Dave estava ao lado da carteira de Felix, ele segurou a mão do namorado para que ele levantasse e manteve a outra mão nas costas. Felix sentia sua cabeça arder com a menção, uma dor de cabeça horrível lhe invadia. O toque de Dave era muito real, mas com toda aquela dor, estava difícil de acreditar que tudo não passava de uma alucinação.

- Felix Mackenzie... Faz muito que estamos juntos, sabe? E a esse ponto de uma relação, não deveria ter mais dúvidas do amor que sentimos um pelo outro. Porém eu sei que pisei na bola várias vezes e essa questão veio a tona mais frequentemente do que deveria. As vezes eu me sinto um idiota, não merecedor do seu amor. Você é a pessoa mais puramente linda e amável que já existiu e a cada dia eu fico mais apaixonado por você. Eu sei que palavras não significam nada, mas eu não tenho muito mais a lhe oferecer do que isso. – Dave sorriu para o chão, mas logo voltou a me encarar fundo com seus olhos castanhos brilhantes – Eu só tenho mais uma coisa pra lhe oferecer a fim de te provar que eu estou nessa até o fim. Eu acredito em nós dois, no nosso amor.

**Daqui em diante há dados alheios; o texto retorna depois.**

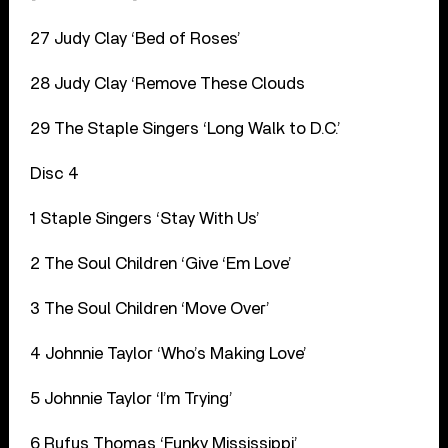
27 Judy Clay ‘Bed of Roses’
28 Judy Clay ‘Remove These Clouds
29 The Staple Singers ‘Long Walk to D.C.’
Disc 4
1 Staple Singers ‘Stay With Us’
2 The Soul Children ‘Give ‘Em Love’
3 The Soul Children ‘Move Over’
4 Johnnie Taylor ‘Who’s Making Love’
5 Johnnie Taylor ‘I’m Trying’
6 Rufus Thomas ‘Funky Mississippi’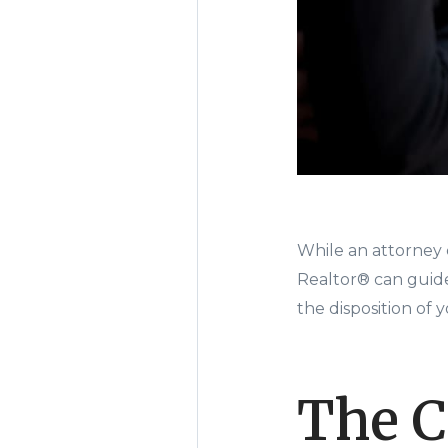
While an attorney c
Realtor® can guid
the disposition of 
The C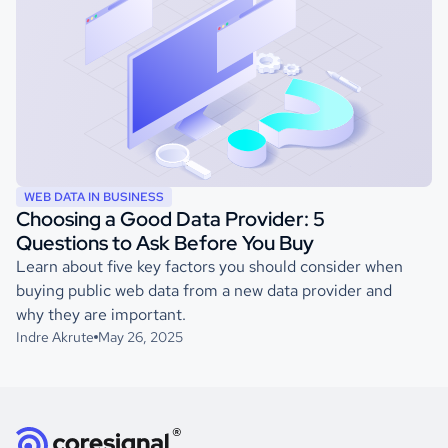
WEB DATA IN BUSINESS
Choosing a Good Data Provider: 5
Questions to Ask Before You Buy
Learn about five key factors you should consider when
buying public web data from a new data provider and
why they are important.
Indre Akrute
May 26, 2025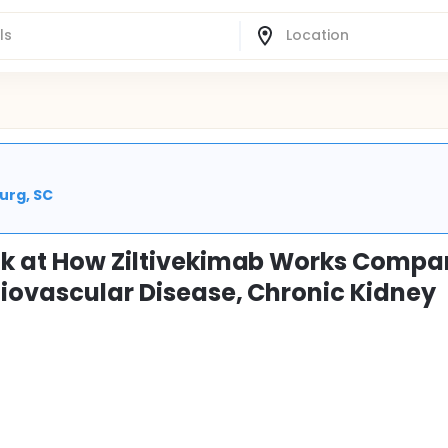
urg, SC
ook at How Ziltivekimab Works Compa
diovascular Disease, Chronic Kidney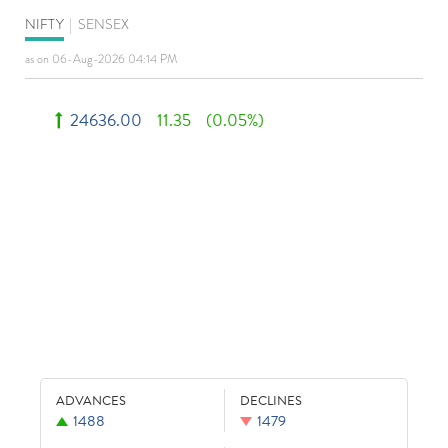
NIFTY
|
SENSEX
as on 06-Aug-2026 04:14 PM
24636.00
11.35
(0.05%)
ADVANCES
DECLINES
1488
1479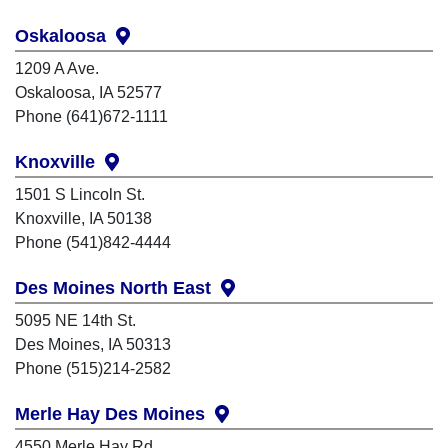
Oskaloosa
1209 A Ave.
Oskaloosa, IA 52577
Phone (641)672-1111
Knoxville
1501 S Lincoln St.
Knoxville, IA 50138
Phone (541)842-4444
Des Moines North East
5095 NE 14th St.
Des Moines, IA 50313
Phone (515)214-2582
Merle Hay Des Moines
4550 Merle Hay Rd.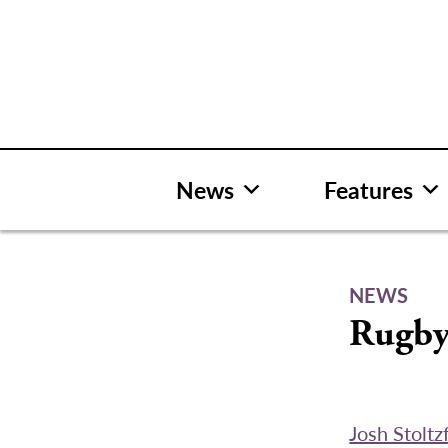
Skip
to
content
News
Features
NEWS
Rugby
Josh Stoltz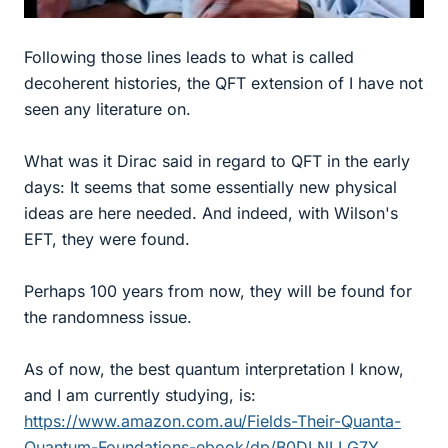
Following those lines leads to what is called
decoherent histories, the QFT extension of I have not
seen any literature on.
What was it Dirac said in regard to QFT in the early
days: It seems that some essentially new physical
ideas are here needed. And indeed, with Wilson's
EFT, they were found.
Perhaps 100 years from now, they will be found for
the randomness issue.
As of now, the best quantum interpretation I know,
and I am currently studying, is:
https://www.amazon.com.au/Fields-Their-Quanta-
Quantum-Foundations-ebook/dp/B0DLNLLG7Y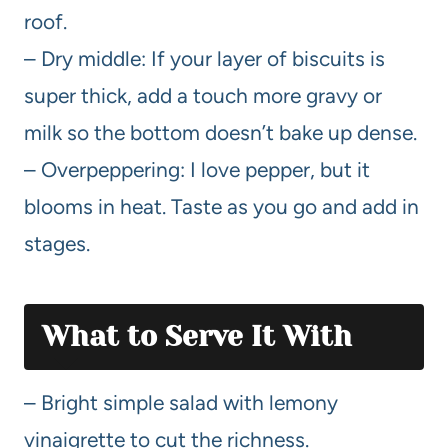
roof.
– Dry middle: If your layer of biscuits is
super thick, add a touch more gravy or
milk so the bottom doesn’t bake up dense.
– Overpeppering: I love pepper, but it
blooms in heat. Taste as you go and add in
stages.
What to Serve It With
– Bright simple salad with lemony
vinaigrette to cut the richness.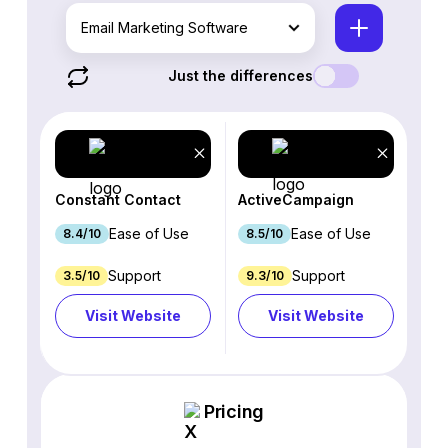
Email Marketing Software
Just the differences
Constant Contact
ActiveCampaign
Ease of Use
Ease of Use
8.4/10
8.5/10
Support
Support
3.5/10
9.3/10
Visit Website
Visit Website
Pricing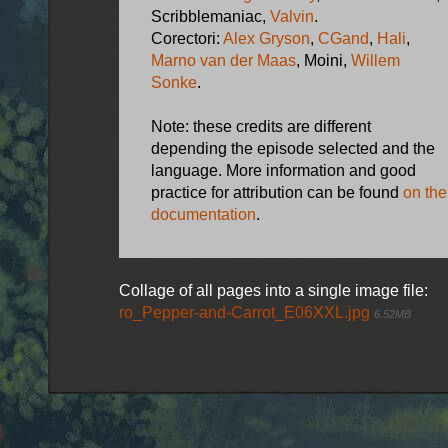
Scribblemaniac,
Valvin
.
Corectori:
Alex Gryson
,
CGand
,
Hali
,
Marno van der Maas
, Moini,
Willem
Sonke
.
Note: these credits are different
depending the episode selected and the
language. More information and good
practice for attribution can be found
on the
documentation
.
Collage of all pages into a single image file:
ro_Pepper-and-Carrot_E06XXL.jpg
6.52MB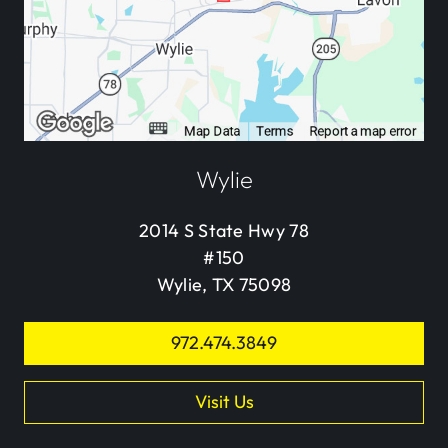
Wylie
2014 S State Hwy 78
#150
Wylie, TX 75098
972.474.3849
Visit Us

Ele então tirou as mãos de trás do corpo e revelou a pequena caixinha de veludo preto. A visão de Felix havia ficado cada vez mais desfocada conforme a declaração do seu namorado. No momento em que se deparou com a caixinha em sua frente, seus olhos se arregalaram e seu coração disparou. A cabeça que antes ardia, agora latejava com dificuldade de focar a visão na cena. Dave ria, achando que era apenas drama básico que o garoto sempre fazia.

- Felix, você aceita... 

Antes de terminar a frase, a visão de Felix começou a desaparecer, tudo tinha ficado perto. A última coisa que ele lembra antes de apagar de vez era a voz doce do seu amor gritando por ele e o barulho de algo estrondoso tocando o chão violentamente.